I'm going to toss another stink-bomb into this conversation because in reviewing, I saw a statement that just ain't so. The comment was made that you might not want to use Access to host a database because of speed considerations. Speed vs. what?
Most systems I know do not compile SQL, they just semi-compile it into some emulation code that looks like, but is not, machine code - because there is no physical machine behind it with that instruction set and also because the "instructions" of this putative machine are not primitives - they are complex macro-instructions - like SELECT or INSERT INTO or UPDATE or DELETE that affect whole groups of data at one time. No, SQL is at most interpreted (not compiled) on even the ORACLE systems. So that leaves us with the question of "which brand-name DBMS interprets text faster?" That depends more on the amount of overhead in each interpreter than on the language being interpreted.
Both Access and ORACLE use tables with indexes for faster lookup.

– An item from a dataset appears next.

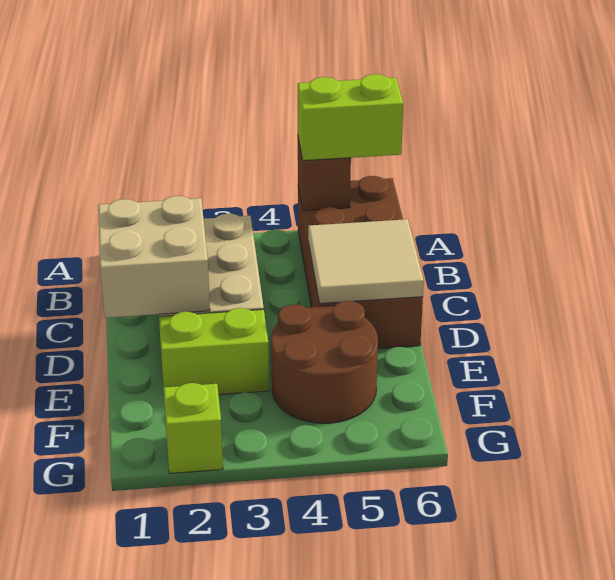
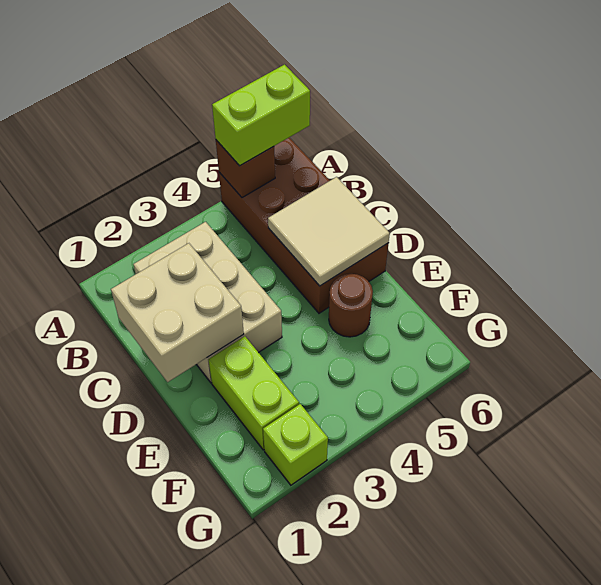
lime 1x2 brick [159,308,269,395] -> lime 1x2 brick turned to [209,336,299,450]
brown 2x2 round brick [271,301,378,423] -> brown 1x1 round brick [329,274,373,337]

ORACLE's advantage isn't speed, here - it is SIZE. The indexes that "point" to data can be more than 2 Gb of equivalent address space. But the bigger address space actually SLOWS DOWN the way the "big boy" jumps around - because it has to manipulate that longer address a bit more - and in a way that depends on the O/S. The speed of searching, selecting, and JOIN operations depends on the efficiency of the search, selection, and JOIN code routines behind the scenes. ORACLE might do more (in the way of triggers and such), but if you want to compare apples to apples, you turn off the extra stuff before you run comparision operations. Odds are, Access will be able to keep up.
Both Access and the "big boys" use ANSI SQL so they interpret the same features. Whether you name something as a VIEW or a SELECT QUERY, it has the same purpose and still needs to be interpreted. The "interpretation" depends on the efficiency of the pseudo-code emulator. (More about that kind of speed in a moment.)

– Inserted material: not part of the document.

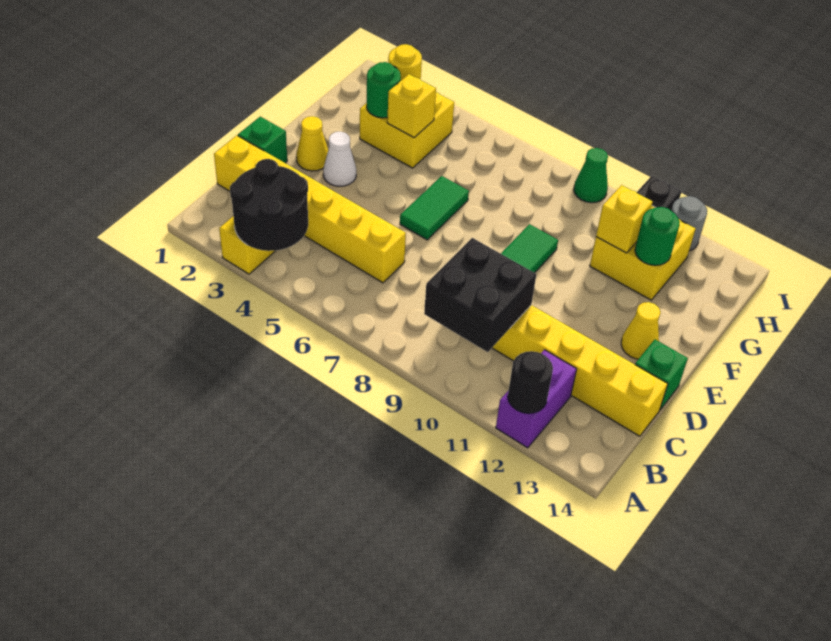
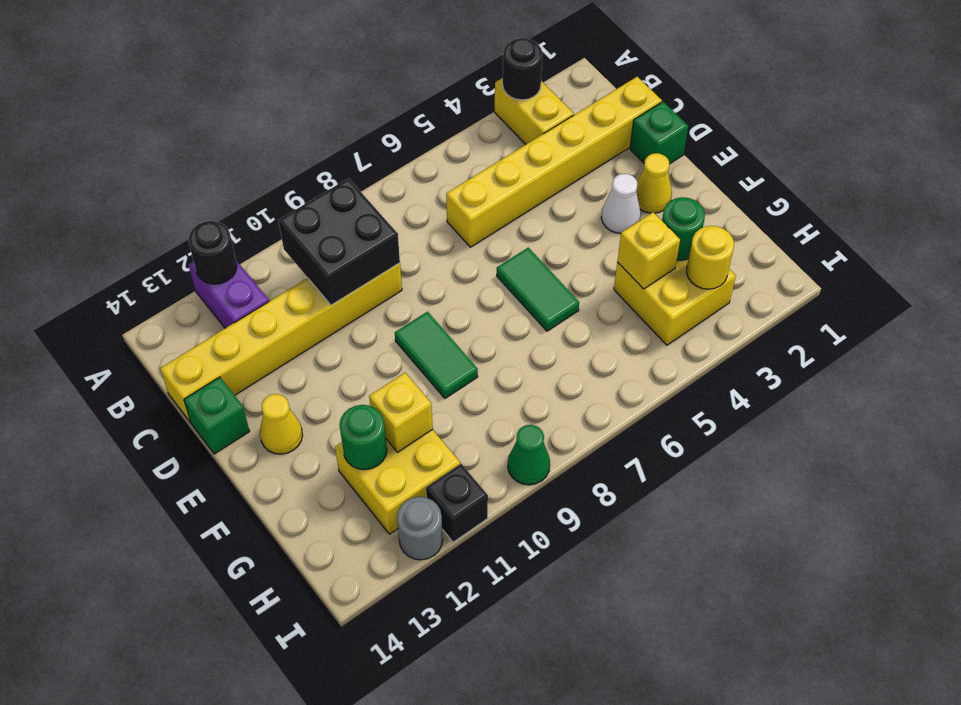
black 2x2 round brick [230,159,308,251] -> black 1x1 round brick [503,38,542,100]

When you design forms or reports, you make lists of items that are visited by an image driver to draw text boxes, labels, combo boxes, toggle buttons, etc. This is common to both systems. When you use Access FE/BE or when you use VB FE/something else BE, you interpret each page / pane / screen of data - because you DON'T hard-code every control. You build a data structure, define the properties, and call subroutines with subject data structures as the actual arguments, and the subroutines (which ARE compiled) examine the object properties in order to display it. You don't use VB to directly draw any control. The "collection enumeration" algorithms in Access do the same thing - visit the collection of controls and dispatch to the correct drawing routine based on the control-type field. This sounds like I am belaboring the obvious - but I am wading through the weeds to make the point that the various methods every system uses all match up one for one at this level of detail. It is all more or less the same thing being done by different vendors' code. Where is the speed difference?

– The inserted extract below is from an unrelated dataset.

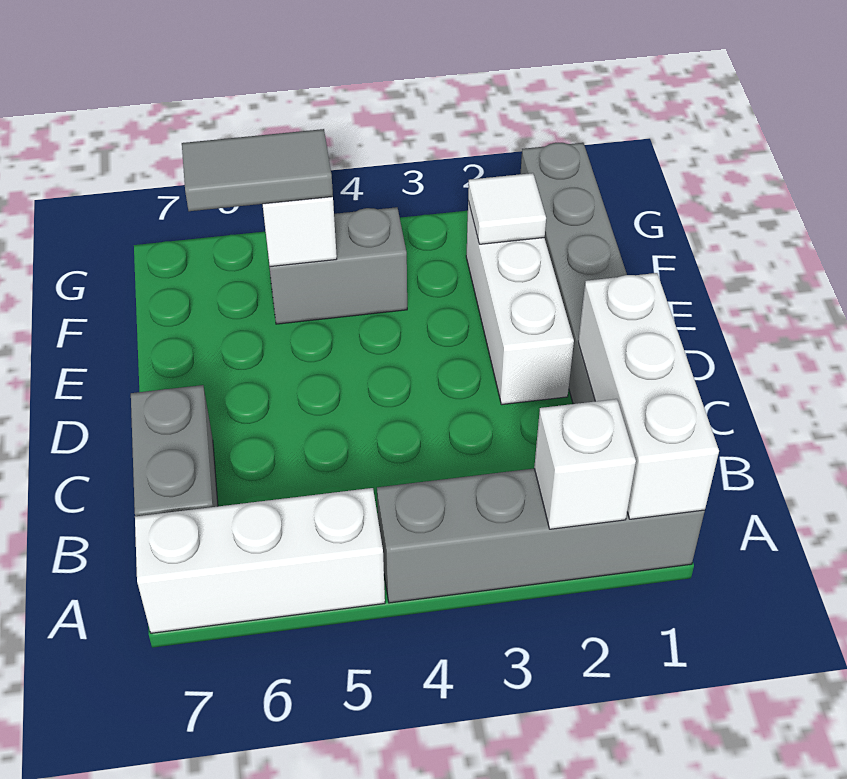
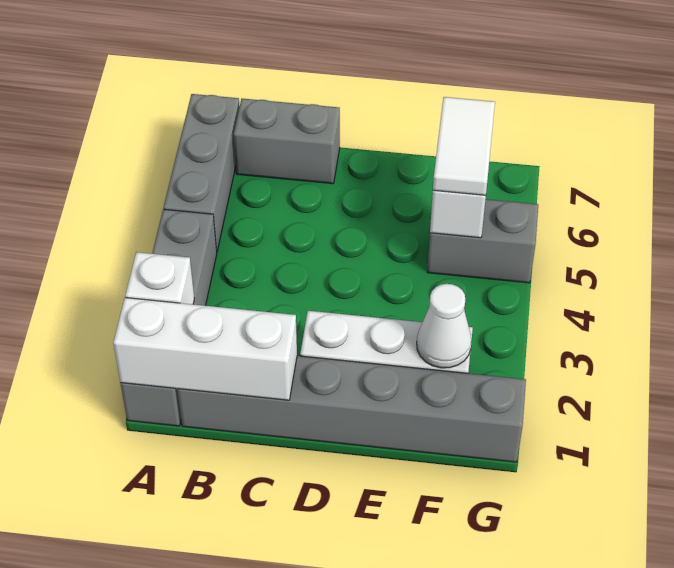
white 1x3 brick [135,488,385,633] -> grey 1x3 brick [164,94,240,251]
white 1x1 tile [468,173,546,244] -> white 1x1 cone [417,284,471,368]
grey 1x2 brick [266,207,407,324] -> grey 1x2 brick turned to [427,199,538,283]
grey 1x2 tile [182,129,333,211] -> white 1x2 tile [433,97,495,195]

The "speed difference" between Access and the "big boys" is a chimera - a non-existent creature. Think about it: When you think about fast databases, you do you think about Access hosted on someone's PC? but do you at the same time think about "the big boys" on a multi-processor high-end dedicated server? The speed difference is in the platform and the O/S settings, not in the databases. I've seen the "big boys" run on small PCs and they are no faster than Access would be on the small PCs. When you take away the ability of the BE to use parallel processing, you see the REAL comparison and there is where you find the real speed differential, which is miniscule.
In closing, remember that whether you write in FORTRAN, BASIC, PASCAL, COBOL, P/L-1, or some glorified assembler, it takes the about the same number of compiled instructions to move data from point A to point B regardless of your environment. So when you want to tout the speed of your database system, remember that it is the platform, not the software, that gives you the appearance of speed.
Having said that, I acknowledge that if you ran Access on the hottest PC you could find, it would still be single-threaded because it was not written to use multiple CPUs or cores (unless it now does that and I just missed the advent of that option.)
I think I've become a sadistic sodomistic necrophile, because I'm pretty sure I've beaten this horse to death. (Apologies to Woody Allen and What's up Tiger Lily?) But I just couldn't let the "speed" chimera out there without challenging it.